AttachmentSizeStatusTest resultOperations
filter_absolute_urls.patch1.28 KBIdleFAILED: [[SimpleTest]]: [MySQL] Invalid patch format in filter_absolute_urls.patch.View details | Re-test

Comments

#1

Same problem here...

when content is published on other sites, links are wrong as they don't contain a full url...

#2

I guess this issue is not getting much attention because its against 4.7.x as opposed to CVS.

I'll see if I can find time to install CVS and see if the problem persists in the current CVS. Nevertheless, this is an ugly issue in 4.7.x too, because the aggregator in Drupal is not even displaying its Drupal generated feeds properly.

#3

Version:4.7.3» 5.x-dev

1. create a node
2. insert a relative link (eg. href="node/add")
3. access the rss.xml
4. links are still relative and must e absolute

#4

Version:5.x-dev» 6.x-dev
Category:bug report» feature request
Priority:normal» critical

#5

This is a pretty major issue. Any update on it?

#6

The added function needs some phpDOC comments. This hasn't seen the light of day because the status is set to patch (code needs work) meaning that someone has reviewed the code and decided that it needed work. Others will not look until it is patch (code needs review). So once you've made the changes, change the status.

#7

Just pointing out that it seems like a relatively big issue to leave open. The RSS spec asks for absolute URLs and Drupal is producing relative ones -- so Drupal RSS feeds won't validate (or, in some cases, work at all).

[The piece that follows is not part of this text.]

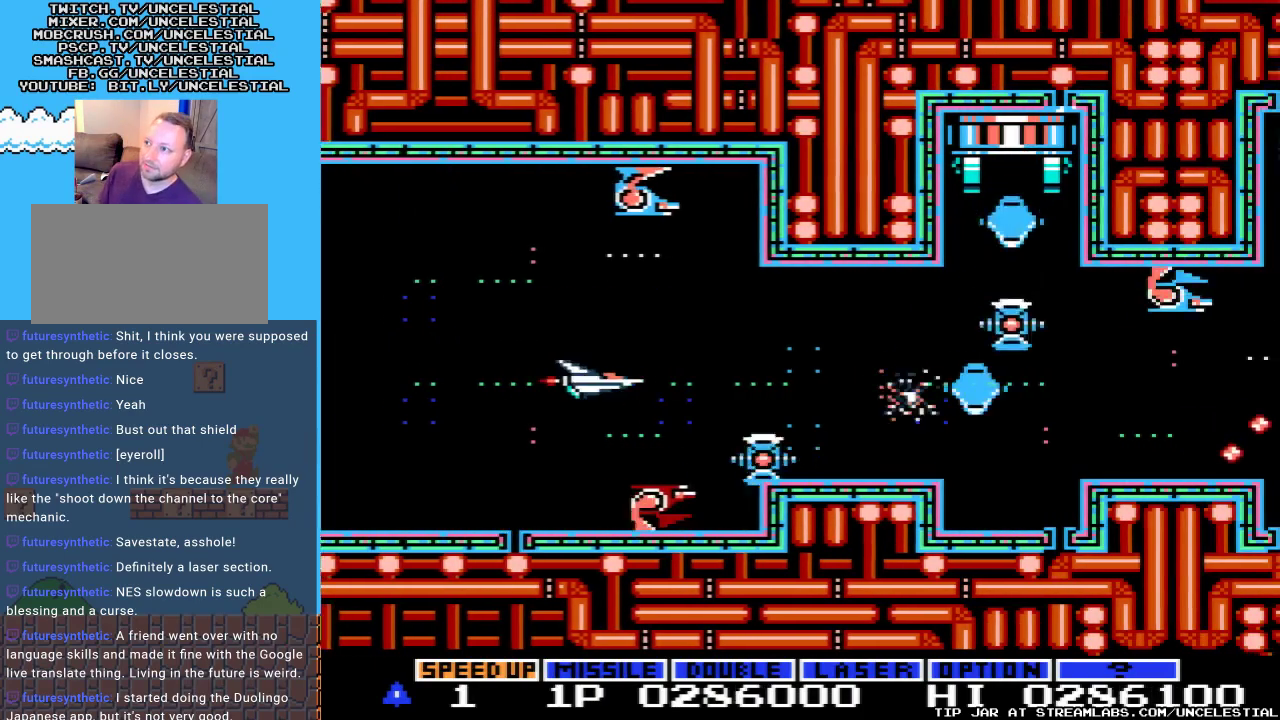
{"buttons": ["A", "DPAD_LEFT"], "events": [[67, "DPAD_DOWN", "down"], [267, "DPAD_DOWN", "up"]]}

FYI: to those that are really stuck with this problem, you can set the $base_url in settings.php and that will add a absolute path to all of your RSS feed links.

Phillip.

#8

Version:6.x-dev» 5.2
Category:feature request» bug report

I have copied this function on my common.inc (drupal 5.2) and after add the call on format_rss_item function in that way:

$output .= ' <description>'. check_plain(filter_absolute_urls($description)) ."</description>\n";

and works!!! Now no problem with feed and feedburner!

Thanks!!!

Saluti
BES

#9

@ahoeben: Are you planning to provide a modified patch to provide the comments?

#10

Version:5.2» 6.x-dev

I would like to see this get into 6.x first. Here are problems I see:
- Function documentation is incomplete. Need more @param and @return.
- Second return statement is never reached.

#11

Reroll, with some comments.

AttachmentSizeStatusTest resultOperations
filter_absolute_urls_0.patch1.68 KBIdleFAILED: [[SimpleTest]]: [MySQL] Unable to apply patch filter_absolute_urls_0.patch.View details | Re-test

#12

Assigned to:Anonymous» Wim Leers
Status:needs work» needs review

#13

Status:needs review» needs work

The token amount of documentation is just not enough.

Rename the parameter $url to $html, as you're not passing in one url at a time to this function, you're passing in html.

Change the documentation to something like:

@param $html
A block of html containing relative and absolute urls in 'src' and 'href' attributes
@param $absolute_url
An absolute URL that points to this Drupal website.

Is the second parameter really needed for this function? why can't we just use url('')?

#14

Assigned to:Wim Leers» chx
Status:needs work» needs review

Cleanup and comments. Changed the name of the function -- you must not call this filter* something as it's outside of filter module namespace.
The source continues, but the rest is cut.